#### [Given records]
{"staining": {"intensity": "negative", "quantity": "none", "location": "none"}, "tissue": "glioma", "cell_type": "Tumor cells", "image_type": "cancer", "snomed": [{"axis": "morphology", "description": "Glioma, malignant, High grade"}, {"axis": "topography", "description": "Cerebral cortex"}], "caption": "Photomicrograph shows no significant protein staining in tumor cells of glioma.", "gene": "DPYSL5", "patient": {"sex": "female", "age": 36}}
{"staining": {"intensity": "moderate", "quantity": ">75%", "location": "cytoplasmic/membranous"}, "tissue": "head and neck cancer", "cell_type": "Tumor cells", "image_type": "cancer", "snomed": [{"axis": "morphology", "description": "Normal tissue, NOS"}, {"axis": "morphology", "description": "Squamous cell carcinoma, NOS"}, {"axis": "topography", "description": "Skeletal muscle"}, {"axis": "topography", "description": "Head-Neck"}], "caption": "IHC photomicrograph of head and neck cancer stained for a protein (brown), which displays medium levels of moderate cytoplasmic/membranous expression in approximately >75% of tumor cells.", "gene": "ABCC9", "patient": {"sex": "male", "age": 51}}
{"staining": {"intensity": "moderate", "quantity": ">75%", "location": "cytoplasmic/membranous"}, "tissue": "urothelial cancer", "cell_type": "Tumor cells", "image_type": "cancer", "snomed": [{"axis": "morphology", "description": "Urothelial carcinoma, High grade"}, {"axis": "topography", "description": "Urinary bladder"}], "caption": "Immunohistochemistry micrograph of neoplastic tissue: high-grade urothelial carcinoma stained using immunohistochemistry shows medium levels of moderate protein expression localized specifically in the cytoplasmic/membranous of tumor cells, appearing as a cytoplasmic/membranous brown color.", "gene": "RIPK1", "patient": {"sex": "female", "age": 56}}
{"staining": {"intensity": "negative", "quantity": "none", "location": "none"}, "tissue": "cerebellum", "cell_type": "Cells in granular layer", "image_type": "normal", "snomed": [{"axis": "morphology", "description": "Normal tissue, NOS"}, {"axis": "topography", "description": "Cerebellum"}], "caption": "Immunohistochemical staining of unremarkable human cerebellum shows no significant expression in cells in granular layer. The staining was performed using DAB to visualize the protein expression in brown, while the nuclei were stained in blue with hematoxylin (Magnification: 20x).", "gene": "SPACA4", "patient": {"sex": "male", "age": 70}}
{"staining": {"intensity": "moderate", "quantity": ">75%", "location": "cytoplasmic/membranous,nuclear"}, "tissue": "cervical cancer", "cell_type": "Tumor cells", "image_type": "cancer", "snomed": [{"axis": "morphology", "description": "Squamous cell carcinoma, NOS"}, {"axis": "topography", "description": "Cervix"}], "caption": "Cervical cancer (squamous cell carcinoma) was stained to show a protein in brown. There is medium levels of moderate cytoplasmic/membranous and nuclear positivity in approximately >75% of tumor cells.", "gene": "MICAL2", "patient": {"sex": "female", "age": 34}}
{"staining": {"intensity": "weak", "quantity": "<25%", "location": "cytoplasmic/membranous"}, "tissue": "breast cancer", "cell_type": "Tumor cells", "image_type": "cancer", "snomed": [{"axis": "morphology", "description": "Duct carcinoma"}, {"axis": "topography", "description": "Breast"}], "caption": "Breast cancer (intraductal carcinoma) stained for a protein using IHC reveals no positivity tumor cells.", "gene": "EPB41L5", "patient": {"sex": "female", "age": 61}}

#### [Problem to solve]
Copy each line of the material exactly as shown.

#### [Solution to the problem]
{"staining": {"intensity": "negative", "quantity": "none", "location": "none"}, "tissue": "glioma", "cell_type": "Tumor cells", "image_type": "cancer", "snomed": [{"axis": "morphology", "description": "Glioma, malignant, High grade"}, {"axis": "topography", "description": "Cerebral cortex"}], "caption": "Photomicrograph shows no significant protein staining in tumor cells of glioma.", "gene": "DPYSL5", "patient": {"sex": "female", "age": 36}}
{"staining": {"intensity": "moderate", "quantity": ">75%", "location": "cytoplasmic/membranous"}, "tissue": "head and neck cancer", "cell_type": "Tumor cells", "image_type": "cancer", "snomed": [{"axis": "morphology", "description": "Normal tissue, NOS"}, {"axis": "morphology", "description": "Squamous cell carcinoma, NOS"}, {"axis": "topography", "description": "Skeletal muscle"}, {"axis": "topography", "description": "Head-Neck"}], "caption": "IHC photomicrograph of head and neck cancer stained for a protein (brown), which displays medium levels of moderate cytoplasmic/membranous expression in approximately >75% of tumor cells.", "gene": "ABCC9", "patient": {"sex": "male", "age": 51}}
{"staining": {"intensity": "moderate", "quantity": ">75%", "location": "cytoplasmic/membranous"}, "tissue": "urothelial cancer", "cell_type": "Tumor cells", "image_type": "cancer", "snomed": [{"axis": "morphology", "description": "Urothelial carcinoma, High grade"}, {"axis": "topography", "description": "Urinary bladder"}], "caption": "Immunohistochemistry micrograph of neoplastic tissue: high-grade urothelial carcinoma stained using immunohistochemistry shows medium levels of moderate protein expression localized specifically in the cytoplasmic/membranous of tumor cells, appearing as a cytoplasmic/membranous brown color.", "gene": "RIPK1", "patient": {"sex": "female", "age": 56}}
{"staining": {"intensity": "negative", "quantity": "none", "location": "none"}, "tissue": "cerebellum", "cell_type": "Cells in granular layer", "image_type": "normal", "snomed": [{"axis": "morphology", "description": "Normal tissue, NOS"}, {"axis": "topography", "description": "Cerebellum"}], "caption": "Immunohistochemical staining of unremarkable human cerebellum shows no significant expression in cells in granular layer. The staining was performed using DAB to visualize the protein expression in brown, while the nuclei were stained in blue with hematoxylin (Magnification: 20x).", "gene": "SPACA4", "patient": {"sex": "male", "age": 70}}
{"staining": {"intensity": "moderate", "quantity": ">75%", "location": "cytoplasmic/membranous,nuclear"}, "tissue": "cervical cancer", "cell_type": "Tumor cells", "image_type": "cancer", "snomed": [{"axis": "morphology", "description": "Squamous cell carcinoma, NOS"}, {"axis": "topography", "description": "Cervix"}], "caption": "Cervical cancer (squamous cell carcinoma) was stained to show a protein in brown. There is medium levels of moderate cytoplasmic/membranous and nuclear positivity in approximately >75% of tumor cells.", "gene": "MICAL2", "patient": {"sex": "female", "age": 34}}
{"staining": {"intensity": "weak", "quantity": "<25%", "location": "cytoplasmic/membranous"}, "tissue": "breast cancer", "cell_type": "Tumor cells", "image_type": "cancer", "snomed": [{"axis": "morphology", "description": "Duct carcinoma"}, {"axis": "topography", "description": "Breast"}], "caption": "Breast cancer (intraductal carcinoma) stained for a protein using IHC reveals no positivity tumor cells.", "gene": "EPB41L5", "patient": {"sex": "female", "age": 61}}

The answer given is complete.